RECORDS SUPPLIED:
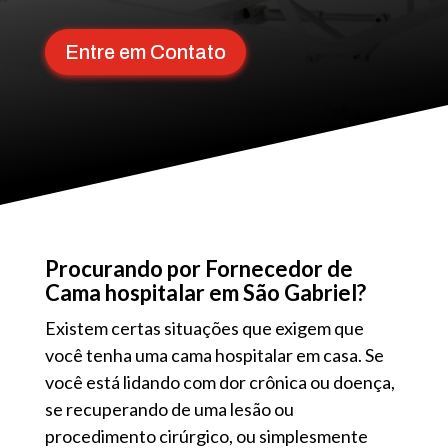
Entre em Contato
Procurando por Fornecedor de
Cama hospitalar em São Gabriel?
Existem certas situações que exigem que
você tenha uma cama hospitalar em casa. Se
você está lidando com dor crônica ou doença,
se recuperando de uma lesão ou
procedimento cirúrgico, ou simplesmente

EXERCISE INSTRUCTIONS: Print every line from the one that contains "Procurando por Fornecedor de" to the end of the records, exactly as written, and nothing more.

EXPECTED OUTPUT:
Procurando por Fornecedor de
Cama hospitalar em São Gabriel?
Existem certas situações que exigem que
você tenha uma cama hospitalar em casa. Se
você está lidando com dor crônica ou doença,
se recuperando de uma lesão ou
procedimento cirúrgico, ou simplesmente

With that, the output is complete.